Edición con prólogo de Joaquín Araujo El último capítulo lo dedica a ‘La quinta del saco’: “porque todos llevábamos un saco a la espalda, con un ramalillo formando unas hombreras, y allí llevábamos la ropa y las cosillas, como el que va de viajada a coger aceituna”. Se refiere al famoso ‘petate’, que desde entonces entregaron a los quintos, nada más llegar al cuartel. Y no podían faltar las severas condiciones en la posguerra, con los derrotados: “La costumbre que seguían con los que habíamos estado del otro lado, era pedirnos un aval de una persona de su confianza, y mientras sí y mientras no, iba uno a parar a un campo de concentración o a una cárcel”. Fue tanta la pobreza que pasaron aquellos colonos, que la describe así: “El 45 fue el año del hambre, y no quiero acordarme de las cosas que vi por el camino ¡cuánta miseria y cuántas calamidades! La guerra nos hizo mendigos a todos. No se veía más que hambre y luto por todas partes”. Fueron los años de la “pertinaz sequía”, como así la bautizó el Régimen, mientras que miles de españoles fueron encarcelados y condenados por sus ideas políticas.

En 1960, cuando declararon ‘Coto Nacional de Caza’ a las sierras de Cazorla y Segura, los descendientes de aquellos colonos fueron trasladados a Coto Ríos y Vadillo, unos pueblos construidos para ellos. Señalar que Santiago de la Espada –Juan José Martínez estuvo viviendo aquí en su infancia– fue fundada por unos pastores, que venían con sus ganados desde Cuenca, y al principio le pusieron el nombre de El Hornillo.
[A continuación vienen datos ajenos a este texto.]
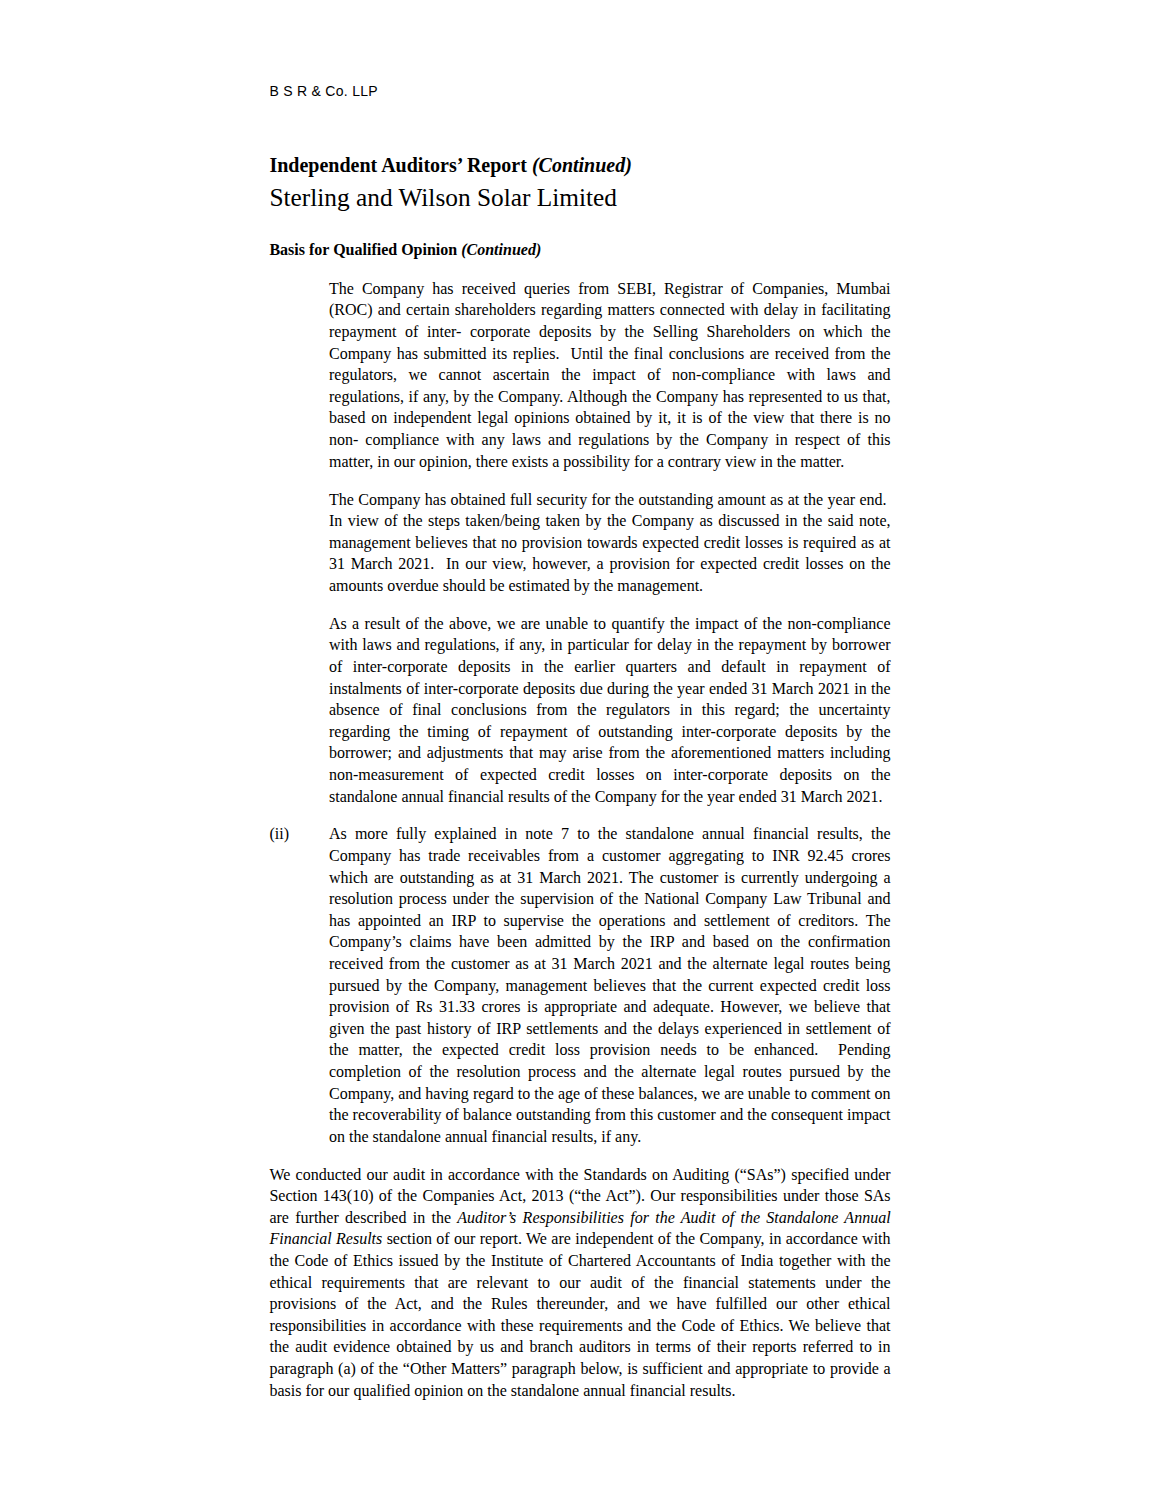B S R & Co. LLP
Independent Auditors’ Report (Continued)
Sterling and Wilson Solar Limited
Basis for Qualified Opinion (Continued)
The Company has received queries from SEBI, Registrar of Companies, Mumbai (ROC) and certain shareholders regarding matters connected with delay in facilitating repayment of inter- corporate deposits by the Selling Shareholders on which the Company has submitted its replies. Until the final conclusions are received from the regulators, we cannot ascertain the impact of non-compliance with laws and regulations, if any, by the Company. Although the Company has represented to us that, based on independent legal opinions obtained by it, it is of the view that there is no non- compliance with any laws and regulations by the Company in respect of this matter, in our opinion, there exists a possibility for a contrary view in the matter.
The Company has obtained full security for the outstanding amount as at the year end. In view of the steps taken/being taken by the Company as discussed in the said note, management believes that no provision towards expected credit losses is required as at 31 March 2021. In our view, however, a provision for expected credit losses on the amounts overdue should be estimated by the management.
As a result of the above, we are unable to quantify the impact of the non-compliance with laws and regulations, if any, in particular for delay in the repayment by borrower of inter-corporate deposits in the earlier quarters and default in repayment of instalments of inter-corporate deposits due during the year ended 31 March 2021 in the absence of final conclusions from the regulators in this regard; the uncertainty regarding the timing of repayment of outstanding inter-corporate deposits by the borrower; and adjustments that may arise from the aforementioned matters including non-measurement of expected credit losses on inter-corporate deposits on the standalone annual financial results of the Company for the year ended 31 March 2021.
(ii)
As more fully explained in note 7 to the standalone annual financial results, the Company has trade receivables from a customer aggregating to INR 92.45 crores which are outstanding as at 31 March 2021. The customer is currently undergoing a resolution process under the supervision of the National Company Law Tribunal and has appointed an IRP to supervise the operations and settlement of creditors. The Company’s claims have been admitted by the IRP and based on the confirmation received from the customer as at 31 March 2021 and the alternate legal routes being pursued by the Company, management believes that the current expected credit loss provision of Rs 31.33 crores is appropriate and adequate. However, we believe that given the past history of IRP settlements and the delays experienced in settlement of the matter, the expected credit loss provision needs to be enhanced. Pending completion of the resolution process and the alternate legal routes pursued by the Company, and having regard to the age of these balances, we are unable to comment on the recoverability of balance outstanding from this customer and the consequent impact on the standalone annual financial results, if any.
We conducted our audit in accordance with the Standards on Auditing (“SAs”) specified under Section 143(10) of the Companies Act, 2013 (“the Act”). Our responsibilities under those SAs are further described in the Auditor’s Responsibilities for the Audit of the Standalone Annual Financial Results section of our report. We are independent of the Company, in accordance with the Code of Ethics issued by the Institute of Chartered Accountants of India together with the ethical requirements that are relevant to our audit of the financial statements under the provisions of the Act, and the Rules thereunder, and we have fulfilled our other ethical responsibilities in accordance with these requirements and the Code of Ethics. We believe that the audit evidence obtained by us and branch auditors in terms of their reports referred to in paragraph (a) of the “Other Matters” paragraph below, is sufficient and appropriate to provide a basis for our qualified opinion on the standalone annual financial results.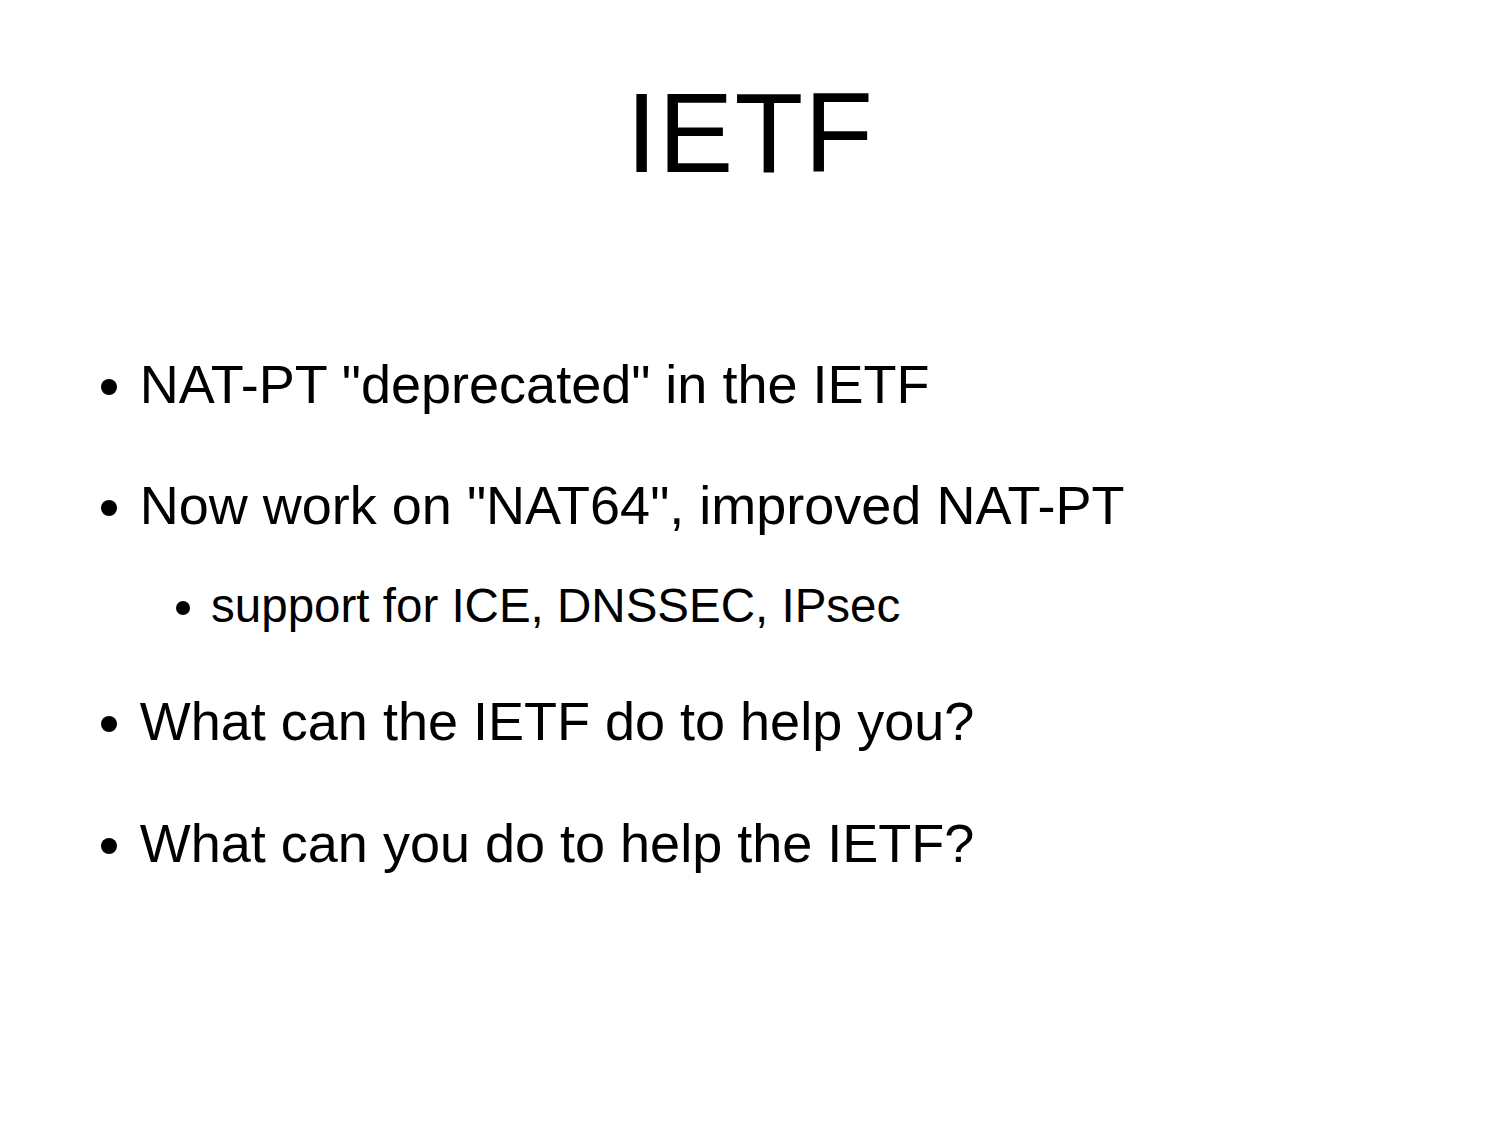IETF
NAT-PT "deprecated" in the IETF
Now work on "NAT64", improved NAT-PT
support for ICE, DNSSEC, IPsec
What can the IETF do to help you?
What can you do to help the IETF?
Hoy sus habitantes conservan el gentilicio de hornilleros. Entresaco este párrafo de las frases finales, que me recuerda el final de la película ‘Bienvenido, Mr. Marsall’, de García-Berlanga: “Venía una otoñada fresca y corrían los arroyos, y se oía cantar a los ‘cerrojillos’ anunciando más lluvias. Era el tiempo de las sementeras y, de vez en cuando, se veía pedacillos de tierra ya sembrados, y yuntas mal emparejadas labrando en las besanas… Córdoba, mayo de 1976”. Sí, después de todas las calamidades que pasaron Juanillo y su familia en la sierra, y más tarde en la guerra, era el tiempo de volver a empezar.

El mérito de Juan Luis González-Ripoll fue recoger las historias que le contó el anciano guarda Justo Cuadros, sobre los antiguos colonos, utilizando su lenguaje serrano y mostrando las condiciones de vida miserable que llevaban. De manera que en su novela ‘Los hornilleros’ les dedicó un homenaje y los convirtió en personajes legendarios. El libro lo editó en 1976 y falleció en marzo de 2001.